Although many people people are prescribed CPAP for their sleep apnea, it’s not good for everyone. To determine if CPAP is right for you, it’s important to take many factors into account, including personality. Research shows that your personality may make CPAP a poor choice for your sleep apnea treatment.
Some Personalities Have Difficulty with CPAP
Researchers conducted a meta-analysis of 13 previous studies conducted between 2000 and 2016 looking at personality and CPAP compliance. These studies used many different approaches to the problem, so it included insight into overall personality types as well as specific personality traits that led to poor CPAP compliance.
Researchers determined that type D personalities were most likely to have poor CPAP compliance. Two main traits define type D personalities. Type D personalities are more likely to experience negative emotions than other personality types. Type D personalities are also more likely to be socially inhibited.

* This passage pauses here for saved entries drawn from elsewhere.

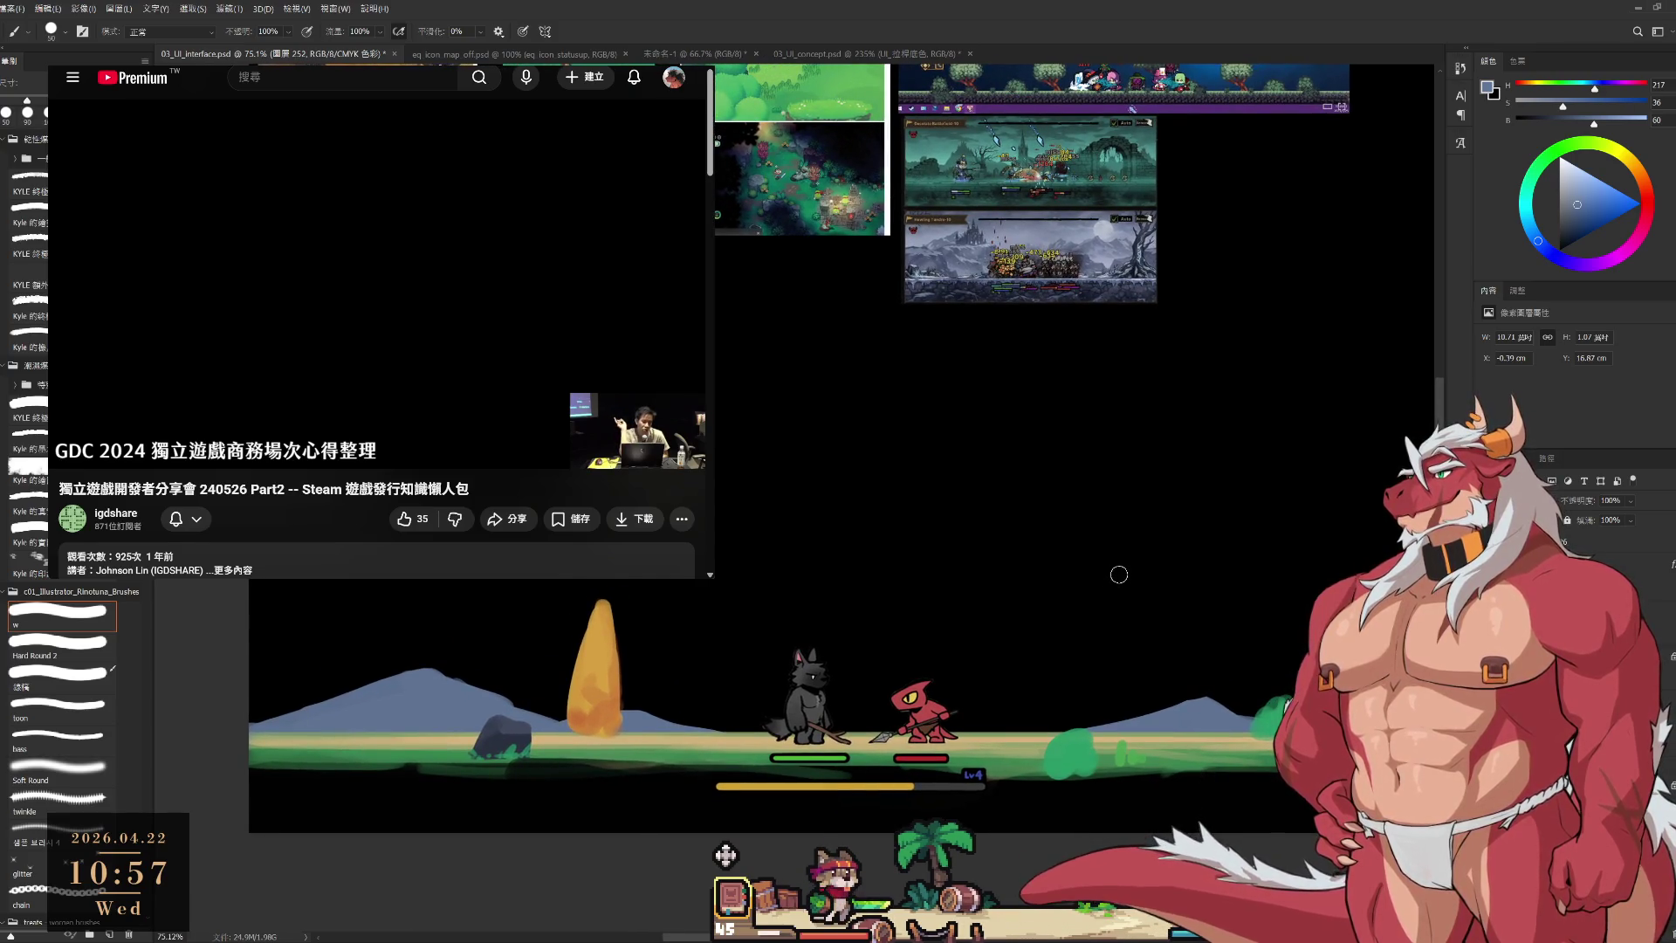
pyautogui.press('l')
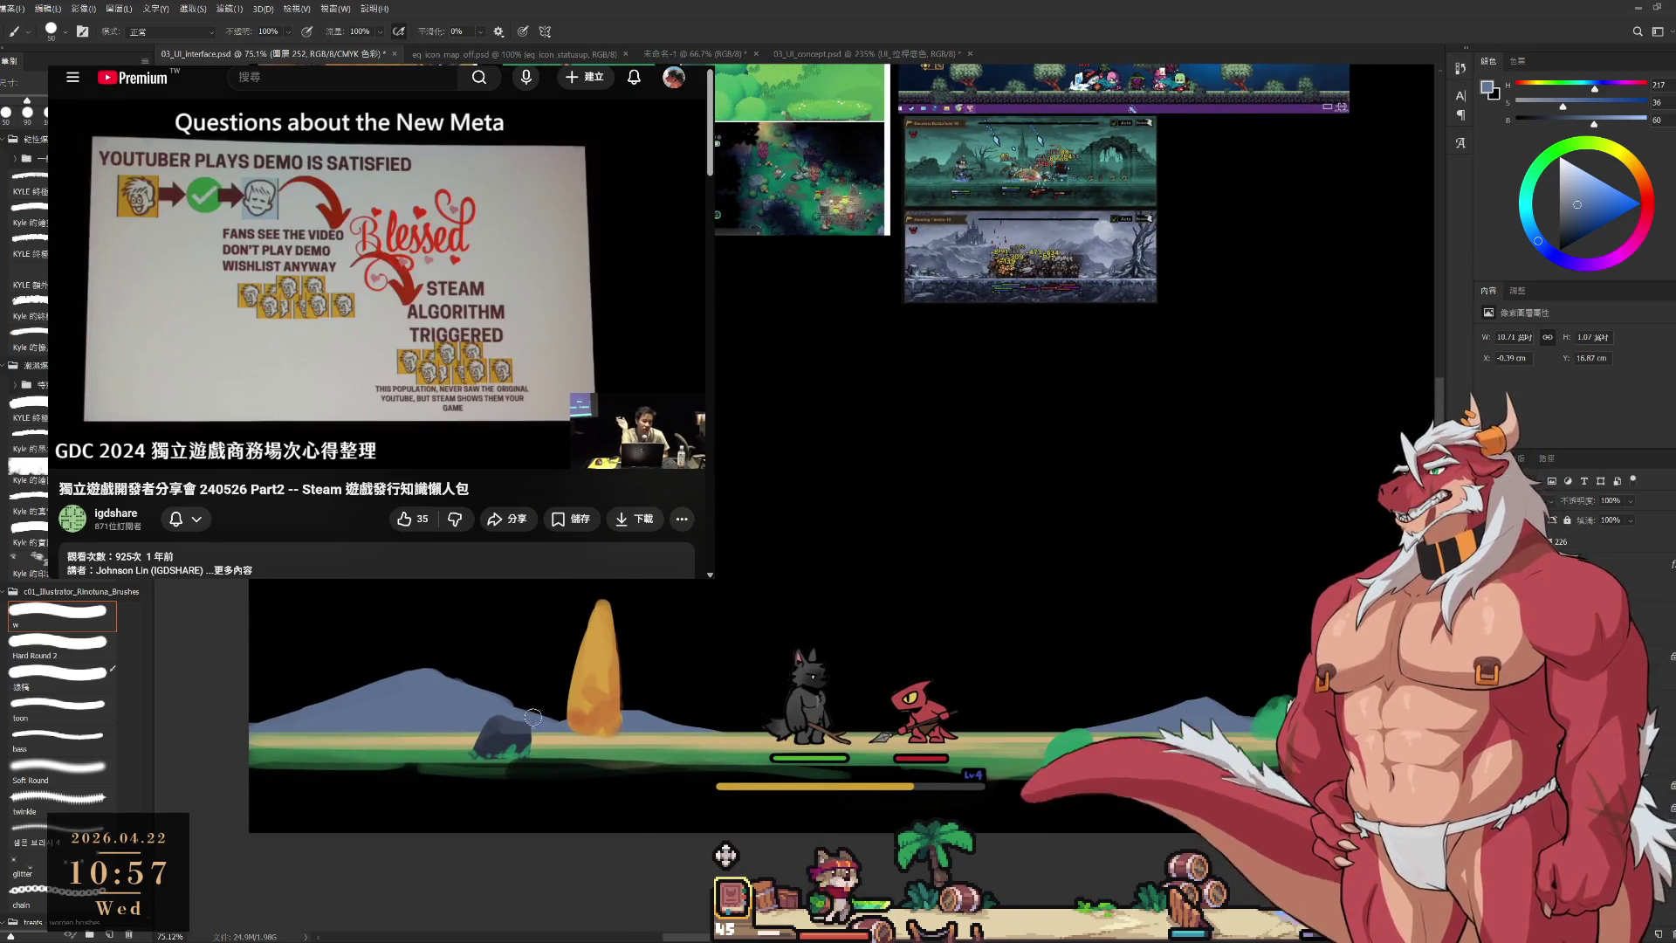
pyautogui.keyDown('ctrl'); pyautogui.click(521, 733); pyautogui.keyUp('ctrl')
pyautogui.moveTo(525, 693)
pyautogui.mouseDown()
pyautogui.moveTo(534, 794)
pyautogui.moveTo(515, 694)
pyautogui.moveTo(1229, 747)
pyautogui.mouseUp()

But it’s more than just type D personalities that have difficulty with CPAP. People with hypochondriasis, a tendency toward denial, and distrust of authority are also more likely to have poor compliance with CPAP. Hypochondriacs are likely to focus on the side effects of CPAP–which can be significant–so they don’t want to keep up with the treatment. People in denial don’t want to believe that their sleep apnea is a serious condition and therefore they’re less likely to want a major intervention like CPAP. Similarly, those who distrust authority are less likely to listen to their doctor’s advice about sleep apnea and CPAP.
People are also more likely to have problems with CPAP if they feel that other people forced them to get treatment.
Oral Appliances Can Help
Oral appliances may be more compatible with people who have some of these personality traits. Because they are easier to comply with, have fewer side effects, and less intrusive, the barrier for acceptance is lower.
Plus, when people are prescribed CPAP and they’re unhappy either with their doctor or with the person who made them come in for treatment, getting an oral appliance can be a crucial bit of freedom that helps people feel more in control of their treatment and therefore more likely to comply.